I’m that one person out of a thousand.

I was left alone with my tortured thoughts for a weekend of cramping and crying in bed. Why couldn’t I have been the type who could definitively answer the inevitable question: “Well, would you do anything based on the results?” I didn’t know what I’d do, but I knew I wanted to know.

I also remember selfishly thinking I paid my dues to have my girl and we were finally a happy family after so many years of losses and pain. How can I saddle her with a handicapped sibling to care for after we’re gone? Would it be better to have just one healthy child? But as difficult as it was to think that thought, I could not wrap my head around the idea of acting on it.

I worried. If I lose the pregnancy because I chose this procedure, how can I live with that? Why couldn’t I have just trusted that it’d be okay?

What had I done?!

Eventually, the cramps subsided and the miscarriage scare passed. The pregnancy progressed with its gestational diabetes, pre-term labor, bed rest and early delivery. Just like my other pregnancy. A happy ending*. With an asterisk. A footnote.

*My son has autism. The footnote in my life.

Yes, life is challenging, but the bond between my children is beautiful. She nurtures him. He learns from and models her. Every social gain he makes is because of her guidance, love, and patience. I’m embarrassed to have once thought having a disabled child would have unduly burdened my healthy child. It is his condition that has contributed to making her the mature, sensitive young lady she has grown to be. He is not typical; he is so much more. I’d have died for him the instant he took his first breath.

If infertility itself has taught us anything it’s that there are no guarantees in life. Each cycle is a roll of the dice. Pregnant or not pregnant.

Each pregnancy is a roll of the dice, too. Singleton or multiple, autism, a birth defect, stillborn, miscarriage, ectopic, or a healthy baby.

Sadly, disabilities happen before, during, and after birth.

But happily, the reality of living with a disabled child is so much better than I imagined it’d be when I was thinking in abstract terms, before the baby was in my arms. When the baby isn’t there yet, all you have to face is fear of the unknown. Once the baby arrives, you see all its goodness and the disability…if noticeable at all…is put in its proper perspective.
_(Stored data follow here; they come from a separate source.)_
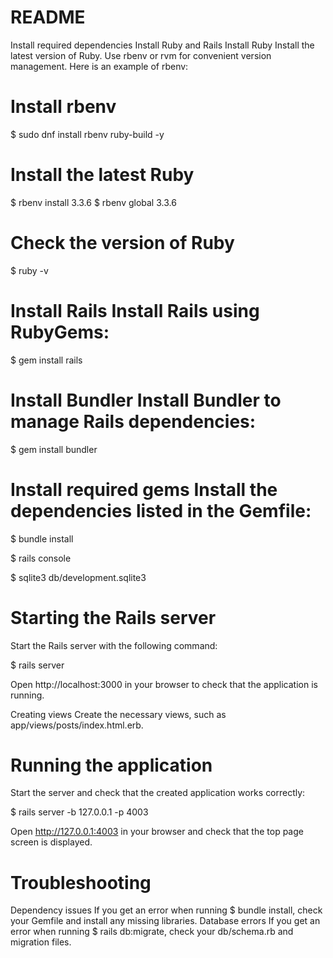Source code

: # README

Install required dependencies
Install Ruby and Rails
Install Ruby
Install the latest version of Ruby. Use rbenv or rvm for convenient version management. Here is an example of rbenv:

# Install rbenv
$ sudo dnf install rbenv ruby-build -y

# Install the latest Ruby
$ rbenv install 3.3.6
$ rbenv global 3.3.6

# Check the version of Ruby

$ ruby ​​-v

# Install Rails Install Rails using RubyGems:

$ gem install rails

# Install Bundler Install Bundler to manage Rails dependencies:

$ gem install bundler

# Install required gems Install the dependencies listed in the Gemfile:

$ bundle install

$ rails console

$ sqlite3 db/development.sqlite3

# Starting the Rails server
Start the Rails server with the following command:

$ rails server

Open http://localhost:3000 in your browser to check that the application is running.

Creating views
Create the necessary views, such as app/views/posts/index.html.erb.

# Running the application
Start the server and check that the created application works correctly:

$ rails server -b 127.0.0.1 -p 4003

Open http://127.0.0.1:4003 in your browser and check that the top page screen is displayed.

# Troubleshooting
Dependency issues
If you get an error when running $ bundle install, check your Gemfile and install any missing libraries.
Database errors
If you get an error when running $ rails db:migrate, check your db/schema.rb and migration files.

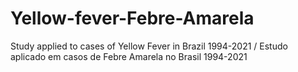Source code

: # Yellow-fever-Febre-Amarela
Study applied to cases of Yellow Fever in Brazil 1994-2021 / Estudo aplicado em casos de Febre Amarela no Brasil 1994-2021 
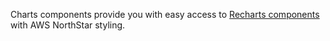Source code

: Charts components provide you with easy access to [Recharts components](https://recharts.org/) with AWS NorthStar styling. 
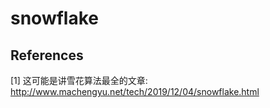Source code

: # snowflake

## References

[1] 这可能是讲雪花算法最全的文章: http://www.machengyu.net/tech/2019/12/04/snowflake.html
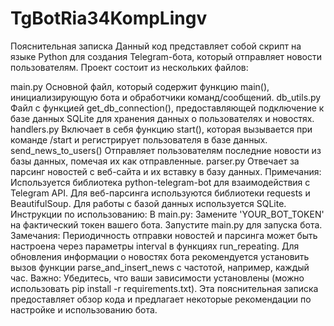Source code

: ﻿# TgBotRia34KompLingv
Пояснительная записка
Данный код представляет собой скрипт на языке Python для создания Telegram-бота, который отправляет новости пользователям. Проект состоит из нескольких файлов:

main.py
Основной файл, который содержит функцию main(), инициализирующую бота и обработчики команд/сообщений.
db_utils.py
Файл с функцией get_db_connection(), предоставляющей подключение к базе данных SQLite для хранения данных о пользователях и новостях.
handlers.py
Включает в себя функцию start(), которая вызывается при команде /start и регистрирует пользователя в базе данных.
send_news_to_users()
Отправляет пользователям последние новости из базы данных, помечая их как отправленные.
parser.py
Отвечает за парсинг новостей с веб-сайта и их вставку в базу данных.
Примечания:
Используется библиотека python-telegram-bot для взаимодействия с Telegram API.
Для веб-парсинга используются библиотеки requests и BeautifulSoup.
Для работы с базой данных используется SQLite.
Инструкции по использованию:
В main.py: Замените 'YOUR_BOT_TOKEN' на фактический токен вашего бота.
Запустите main.py для запуска бота.
Замечания:
Периодичность отправки новостей и парсинга может быть настроена через параметры interval в функциях run_repeating.
Для обновления информации о новостях бота рекомендуется установить вызов функции parse_and_insert_news с частотой, например, каждый час.
Важно:
Убедитесь, что ваши зависимости установлены (можно использовать pip install -r requirements.txt).
Эта пояснительная записка предоставляет обзор кода и предлагает некоторые рекомендации по настройке и использованию бота.
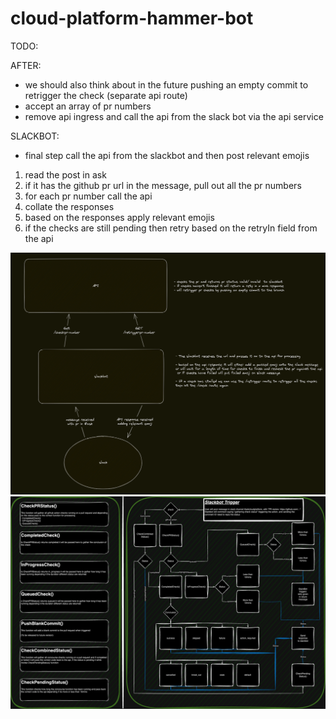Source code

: # cloud-platform-hammer-bot

TODO: 

AFTER:
- we should also think about in the future pushing an empty commit to retrigger the check (separate api route)
- accept an array of pr numbers
- remove api ingress and call the api from the slack bot via the api service

SLACKBOT:
- final step call the api from the slackbot and then post relevant emojis

1. read the post in ask
2. if it has the github pr url in the message, pull out all the pr numbers
3. for each pr number call the api
4. collate the responses
5. based on the responses apply relevant emojis
6. if the checks are still pending then retry based on the retryIn field from the api

![api diagram](./images/api_diagram.png)
![Go diagram](./images/go_diagram.png)


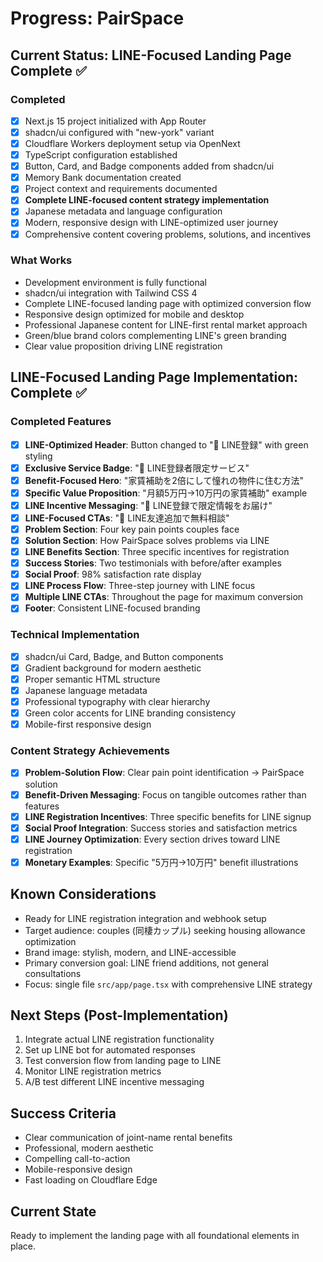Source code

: # Progress: PairSpace

## Current Status: LINE-Focused Landing Page Complete ✅

### Completed
- [x] Next.js 15 project initialized with App Router
- [x] shadcn/ui configured with "new-york" variant
- [x] Cloudflare Workers deployment setup via OpenNext
- [x] TypeScript configuration established
- [x] Button, Card, and Badge components added from shadcn/ui
- [x] Memory Bank documentation created
- [x] Project context and requirements documented
- [x] **Complete LINE-focused content strategy implementation**
- [x] Japanese metadata and language configuration
- [x] Modern, responsive design with LINE-optimized user journey
- [x] Comprehensive content covering problems, solutions, and incentives

### What Works
- Development environment is fully functional
- shadcn/ui integration with Tailwind CSS 4
- Complete LINE-focused landing page with optimized conversion flow
- Responsive design optimized for mobile and desktop
- Professional Japanese content for LINE-first rental market approach
- Green/blue brand colors complementing LINE's green branding
- Clear value proposition driving LINE registration

## LINE-Focused Landing Page Implementation: Complete ✅

### Completed Features
- [x] **LINE-Optimized Header**: Button changed to "📱 LINE登録" with green styling
- [x] **Exclusive Service Badge**: "📱 LINE登録者限定サービス"
- [x] **Benefit-Focused Hero**: "家賃補助を2倍にして憧れの物件に住む方法"
- [x] **Specific Value Proposition**: "月額5万円→10万円の家賃補助" example
- [x] **LINE Incentive Messaging**: "🎁 LINE登録で限定情報をお届け"
- [x] **LINE-Focused CTAs**: "📱 LINE友達追加で無料相談"
- [x] **Problem Section**: Four key pain points couples face
- [x] **Solution Section**: How PairSpace solves problems via LINE
- [x] **LINE Benefits Section**: Three specific incentives for registration
- [x] **Success Stories**: Two testimonials with before/after examples
- [x] **Social Proof**: 98% satisfaction rate display
- [x] **LINE Process Flow**: Three-step journey with LINE focus
- [x] **Multiple LINE CTAs**: Throughout the page for maximum conversion
- [x] **Footer**: Consistent LINE-focused branding

### Technical Implementation
- [x] shadcn/ui Card, Badge, and Button components
- [x] Gradient background for modern aesthetic
- [x] Proper semantic HTML structure
- [x] Japanese language metadata
- [x] Professional typography with clear hierarchy
- [x] Green color accents for LINE branding consistency
- [x] Mobile-first responsive design

### Content Strategy Achievements
- [x] **Problem-Solution Flow**: Clear pain point identification → PairSpace solution
- [x] **Benefit-Driven Messaging**: Focus on tangible outcomes rather than features
- [x] **LINE Registration Incentives**: Three specific benefits for LINE signup
- [x] **Social Proof Integration**: Success stories and satisfaction metrics
- [x] **LINE Journey Optimization**: Every section drives toward LINE registration
- [x] **Monetary Examples**: Specific "5万円→10万円" benefit illustrations

## Known Considerations
- Ready for LINE registration integration and webhook setup
- Target audience: couples (同棲カップル) seeking housing allowance optimization
- Brand image: stylish, modern, and LINE-accessible
- Primary conversion goal: LINE friend additions, not general consultations
- Focus: single file `src/app/page.tsx` with comprehensive LINE strategy

## Next Steps (Post-Implementation)
1. Integrate actual LINE registration functionality
2. Set up LINE bot for automated responses
3. Test conversion flow from landing page to LINE
4. Monitor LINE registration metrics
5. A/B test different LINE incentive messaging

## Success Criteria
- Clear communication of joint-name rental benefits
- Professional, modern aesthetic
- Compelling call-to-action
- Mobile-responsive design
- Fast loading on Cloudflare Edge

## Current State
Ready to implement the landing page with all foundational elements in place.
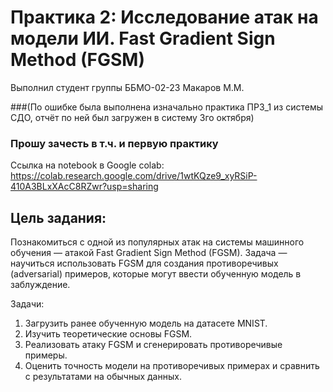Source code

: # Практика 2: Исследование атак на модели ИИ. Fast Gradient Sign Method (FGSM)
Выполнил студент группы ББМО-02-23 Макаров М.М.

###(По ошибке была выполнена изначально практика ПРЗ_1 из системы СДО, отчёт по ней был загружен в систему 3го октября)
### Прошу зачесть в т.ч. и первую практику

Ссылка на notebook в Google colab: https://colab.research.google.com/drive/1wtKQze9_xyRSiP-410A3BLxXAcC8RZwr?usp=sharing

## Цель задания:

Познакомиться с одной из популярных атак на системы машинного обучения — атакой Fast Gradient
Sign Method (FGSM). Задача — научиться использовать FGSM для создания противоречивых (adversarial)
примеров, которые могут ввести обученную модель в заблуждение.

Задачи:

  1. Загрузить ранее обученную модель на датасете MNIST.
  2. Изучить теоретические основы FGSM.
  3. Реализовать атаку FGSM и сгенерировать противоречивые примеры.
  4. Оценить точность модели на противоречивых примерах и сравнить с результатами на обычных данных.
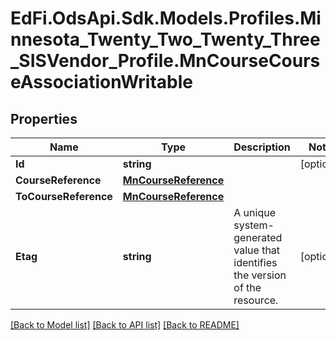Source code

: # EdFi.OdsApi.Sdk.Models.Profiles.Minnesota_Twenty_Two_Twenty_Three_SISVendor_Profile.MnCourseCourseAssociationWritable
## Properties

Name | Type | Description | Notes
------------ | ------------- | ------------- | -------------
**Id** | **string** |  | [optional] 
**CourseReference** | [**MnCourseReference**](MnCourseReference.md) |  | 
**ToCourseReference** | [**MnCourseReference**](MnCourseReference.md) |  | 
**Etag** | **string** | A unique system-generated value that identifies the version of the resource. | [optional] 

[[Back to Model list]](../README.md#documentation-for-models) [[Back to API list]](../README.md#documentation-for-api-endpoints) [[Back to README]](../README.md)

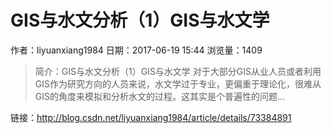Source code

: # GIS与水文分析（1）GIS与水文学
作者：liyuanxiang1984
日期：2017-06-19 15:44
浏览量：1409
> 简介：GIS与水文分析（1）GIS与水文学
  对于大部分GIS从业人员或者利用GIS作为研究方向的人员来说，水文学过于专业，更偏重于理论化，很难从GIS的角度来模拟和分析水文的过程。这其实是个普遍性的问题...

 链接：http://blog.csdn.net/liyuanxiang1984/article/details/73384891
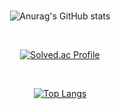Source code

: 
<div align="center">
  
  </br>
  
  ![Anurag's GitHub stats](https://github-readme-stats.vercel.app/api?username=plum-king&show_icons=true&theme=vue) 
    
  </br>
  
  [![Solved.ac Profile](http://mazassumnida.wtf/api/v2/generate_badge?boj=sue5116)](https://solved.ac/sue5116)
  
  </br>
  
  [![Top Langs](https://github-readme-stats.vercel.app/api/top-langs/?username=plum-king&layout=compact)](https://github.com/anuraghazra/github-readme-stats)


</div>
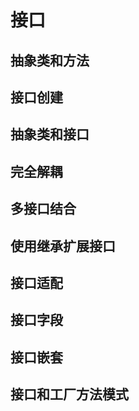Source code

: # 接口

## 抽象类和方法
## 接口创建
## 抽象类和接口
## 完全解耦
## 多接口结合
## 使用继承扩展接口
## 接口适配
## 接口字段
## 接口嵌套
## 接口和工厂方法模式
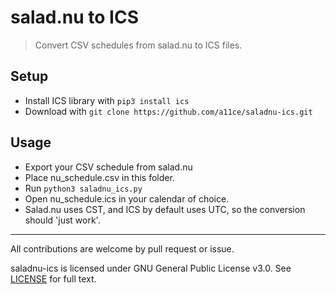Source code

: # salad.nu to ICS

> Convert CSV schedules from salad.nu to ICS files.

## Setup

- Install ICS library with `pip3 install ics`
- Download with `git clone https://github.com/a11ce/saladnu-ics.git`

## Usage

- Export your CSV schedule from salad.nu 
- Place nu_schedule.csv in this folder.
- Run `python3 saladnu_ics.py`
- Open nu_schedule.ics in your calendar of choice.
- Salad.nu uses CST, and ICS by default uses UTC, so the conversion should 'just work'.

--- 

All contributions are welcome by pull request or issue.

saladnu-ics is licensed under GNU General Public License v3.0. See [LICENSE](../master/LICENSE) for full text.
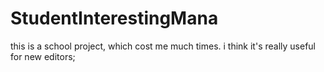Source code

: # StudentInterestingMana
this is a school project, which cost me much times. i think it's really useful for new editors;

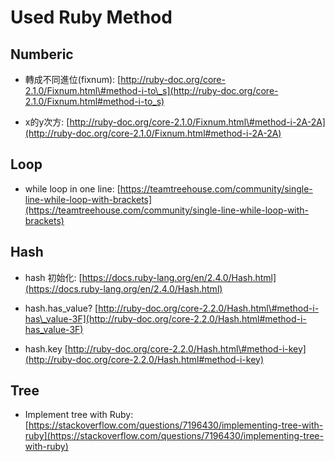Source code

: # Used Ruby Method

## Numberic

* 轉成不同進位\(fixnum\): [http://ruby-doc.org/core-2.1.0/Fixnum.html\#method-i-to\_s](http://ruby-doc.org/core-2.1.0/Fixnum.html#method-i-to_s)

* x的y次方: [http://ruby-doc.org/core-2.1.0/Fixnum.html\#method-i-2A-2A](http://ruby-doc.org/core-2.1.0/Fixnum.html#method-i-2A-2A)

## Loop

* while loop in one line: [https://teamtreehouse.com/community/single-line-while-loop-with-brackets](https://teamtreehouse.com/community/single-line-while-loop-with-brackets)

## Hash

* hash 初始化: [https://docs.ruby-lang.org/en/2.4.0/Hash.html](https://docs.ruby-lang.org/en/2.4.0/Hash.html)

* hash.has\_value? [http://ruby-doc.org/core-2.2.0/Hash.html\#method-i-has\_value-3F](http://ruby-doc.org/core-2.2.0/Hash.html#method-i-has_value-3F)

* hash.key [http://ruby-doc.org/core-2.2.0/Hash.html\#method-i-key](http://ruby-doc.org/core-2.2.0/Hash.html#method-i-key)

## Tree

* Implement tree with Ruby: [https://stackoverflow.com/questions/7196430/implementing-tree-with-ruby](https://stackoverflow.com/questions/7196430/implementing-tree-with-ruby)



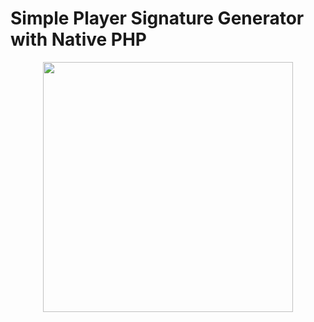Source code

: # Simple Player Signature Generator with Native PHP
<p align="center"><img src="https://i.ibb.co/hVWFfRg/v1-sample.jpg" width="400"></p>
Sometimes you just have to roll the dice. Especially if it’s the only game in town. I hit the jackpot with my children and am a better parent because of them. And I’m no longer that one person in a thousand.

As National Autism Awareness Month comes to its close, all I can think is…

I’m that one person in 110.

* * * * * * * * *

Has your infertility affected your position on having an amnio? How?